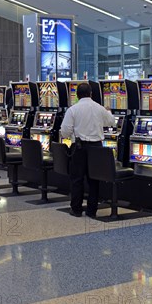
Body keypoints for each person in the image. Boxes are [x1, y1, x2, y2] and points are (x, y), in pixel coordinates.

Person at [60, 83, 115, 218]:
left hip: (79, 147)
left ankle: (76, 209)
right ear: (91, 94)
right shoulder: (99, 108)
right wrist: (108, 111)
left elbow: (65, 132)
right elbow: (112, 122)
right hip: (97, 147)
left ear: (77, 95)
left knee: (77, 179)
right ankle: (92, 210)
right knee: (94, 179)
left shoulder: (73, 110)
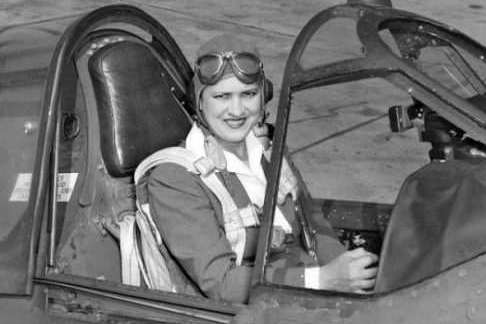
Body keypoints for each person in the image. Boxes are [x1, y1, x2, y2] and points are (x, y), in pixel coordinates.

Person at [138, 34, 378, 303]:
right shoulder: (176, 178)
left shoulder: (270, 153)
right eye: (222, 96)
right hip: (249, 320)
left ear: (263, 96)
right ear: (200, 102)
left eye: (248, 94)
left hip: (308, 295)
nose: (237, 110)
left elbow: (313, 225)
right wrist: (321, 280)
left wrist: (352, 274)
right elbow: (221, 283)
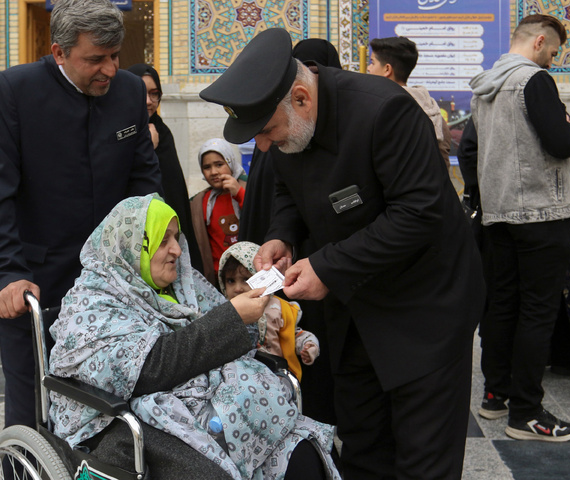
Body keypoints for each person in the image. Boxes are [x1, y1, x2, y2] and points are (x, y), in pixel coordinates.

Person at [200, 28, 484, 479]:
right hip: (354, 314)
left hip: (424, 311)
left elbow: (418, 212)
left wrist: (327, 266)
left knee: (422, 458)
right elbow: (288, 190)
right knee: (362, 448)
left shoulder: (384, 110)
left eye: (268, 131)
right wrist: (282, 236)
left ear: (301, 97)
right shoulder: (291, 125)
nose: (267, 147)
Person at [0, 0, 161, 430]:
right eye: (95, 59)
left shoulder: (129, 90)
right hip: (37, 282)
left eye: (115, 56)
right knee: (34, 405)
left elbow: (143, 180)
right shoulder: (12, 91)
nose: (110, 70)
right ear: (58, 52)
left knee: (114, 404)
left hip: (115, 282)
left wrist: (155, 247)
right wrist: (3, 274)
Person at [48, 194, 340, 480]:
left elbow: (239, 337)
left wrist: (250, 308)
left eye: (176, 238)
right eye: (163, 240)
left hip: (217, 406)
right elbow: (148, 370)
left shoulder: (186, 283)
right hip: (131, 419)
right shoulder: (95, 301)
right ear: (132, 246)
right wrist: (232, 317)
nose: (177, 249)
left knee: (305, 452)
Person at [469, 14, 570, 441]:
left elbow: (470, 149)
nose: (553, 59)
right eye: (553, 51)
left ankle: (496, 396)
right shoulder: (534, 81)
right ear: (538, 42)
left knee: (502, 305)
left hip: (499, 213)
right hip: (542, 211)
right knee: (537, 311)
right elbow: (560, 142)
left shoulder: (484, 87)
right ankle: (527, 414)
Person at [238, 38, 342, 425]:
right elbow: (282, 203)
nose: (265, 144)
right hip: (294, 270)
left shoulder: (324, 134)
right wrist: (281, 237)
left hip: (321, 273)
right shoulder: (279, 139)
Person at [126, 63, 203, 273]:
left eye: (154, 94)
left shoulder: (162, 132)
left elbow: (174, 191)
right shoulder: (119, 133)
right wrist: (146, 148)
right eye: (141, 93)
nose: (149, 102)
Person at [218, 241, 319, 380]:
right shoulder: (222, 311)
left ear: (261, 277)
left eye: (246, 280)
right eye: (230, 281)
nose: (237, 288)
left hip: (276, 376)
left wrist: (308, 346)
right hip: (239, 379)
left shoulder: (278, 308)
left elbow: (294, 334)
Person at [367, 36, 452, 166]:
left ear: (387, 70)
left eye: (372, 63)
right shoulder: (435, 114)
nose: (368, 68)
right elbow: (443, 164)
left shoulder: (378, 110)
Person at [190, 138, 246, 285]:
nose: (214, 172)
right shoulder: (202, 201)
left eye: (219, 164)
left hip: (249, 272)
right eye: (207, 167)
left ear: (231, 162)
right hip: (219, 277)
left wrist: (239, 193)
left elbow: (258, 216)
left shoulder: (248, 189)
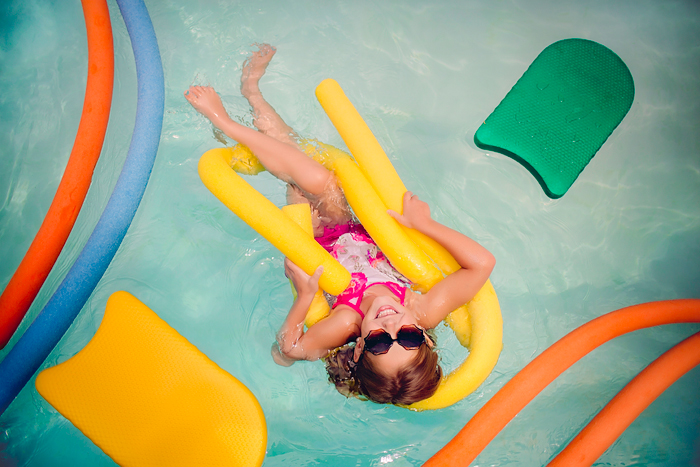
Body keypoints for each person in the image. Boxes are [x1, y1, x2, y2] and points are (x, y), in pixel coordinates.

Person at [184, 44, 495, 405]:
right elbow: (482, 264)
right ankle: (252, 95)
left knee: (311, 180)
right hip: (361, 223)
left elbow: (285, 353)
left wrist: (303, 299)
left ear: (361, 346)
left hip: (318, 232)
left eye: (380, 342)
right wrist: (423, 224)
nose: (390, 326)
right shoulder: (423, 308)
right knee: (308, 166)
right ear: (423, 336)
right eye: (407, 337)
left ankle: (227, 121)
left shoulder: (346, 322)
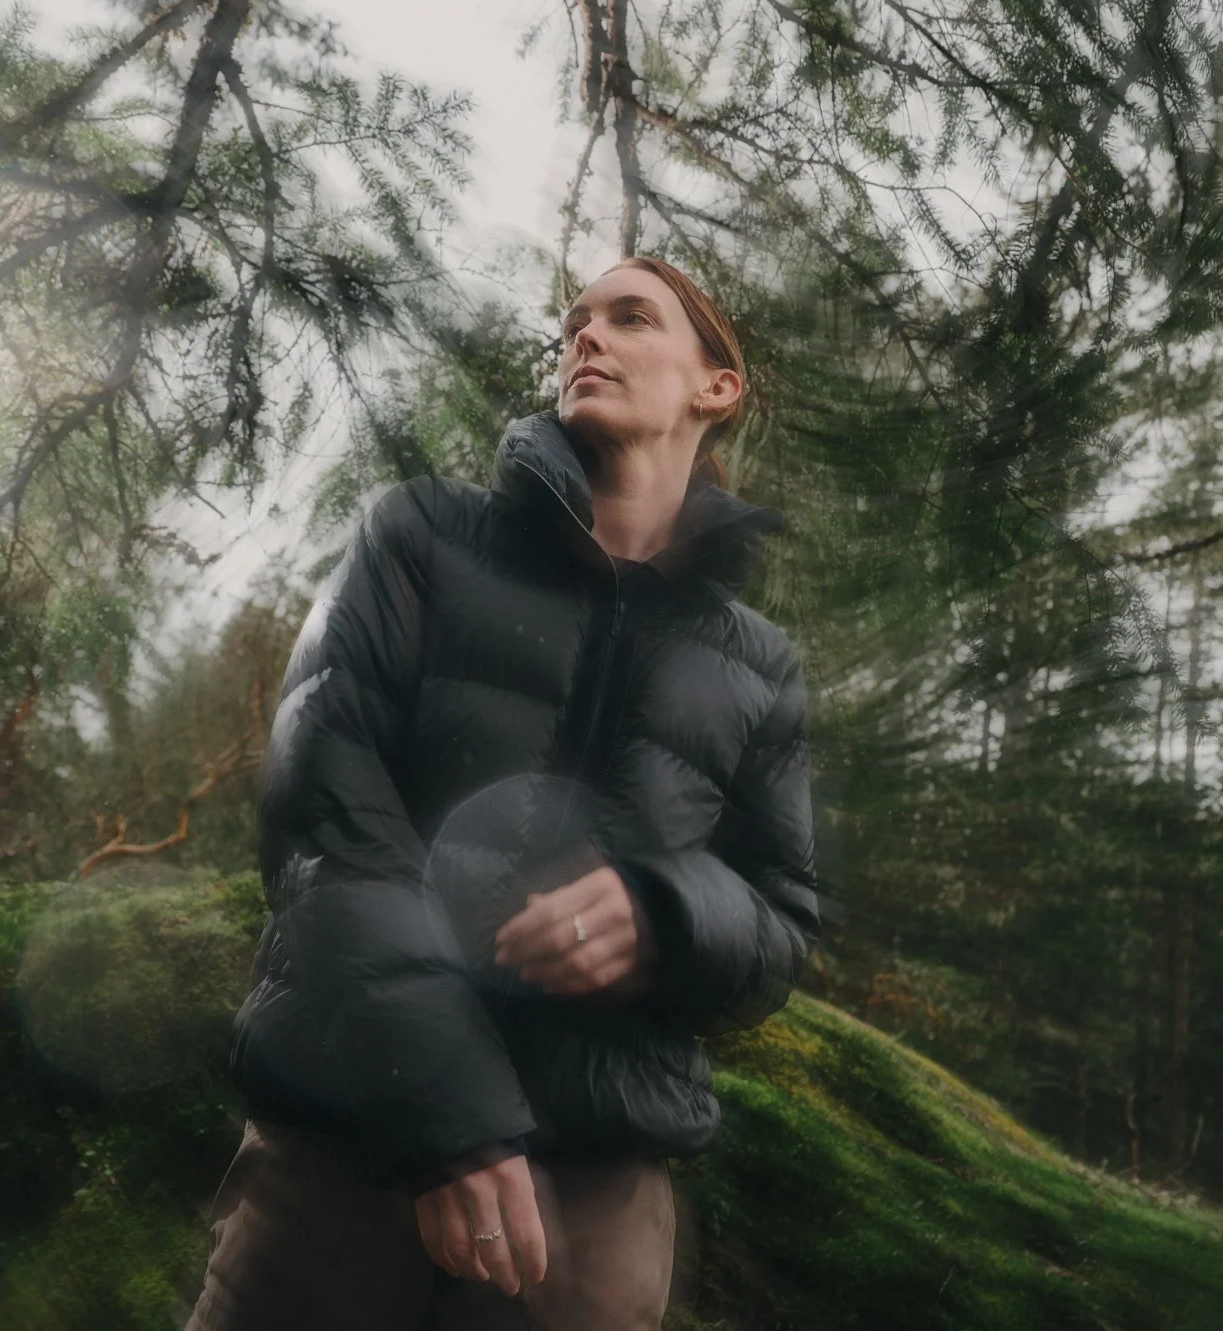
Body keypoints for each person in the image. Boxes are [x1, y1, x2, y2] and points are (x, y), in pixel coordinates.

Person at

● **Exercise requirements**
Copy range, inclusive: the line holding "right ankle: (252, 95)" to the line holding "right knee: (308, 166)". Reproduce exactly those lines of the records above and no others.

● **Your solution**
right ankle: (252, 95)
left knee: (311, 180)
right hip: (361, 223)
left elbow: (285, 353)
left wrist: (303, 299)
left ear: (361, 346)
left hip: (318, 232)
left eye: (380, 342)
right wrist: (423, 224)
nose: (390, 326)
right shoulder: (423, 308)
right knee: (308, 166)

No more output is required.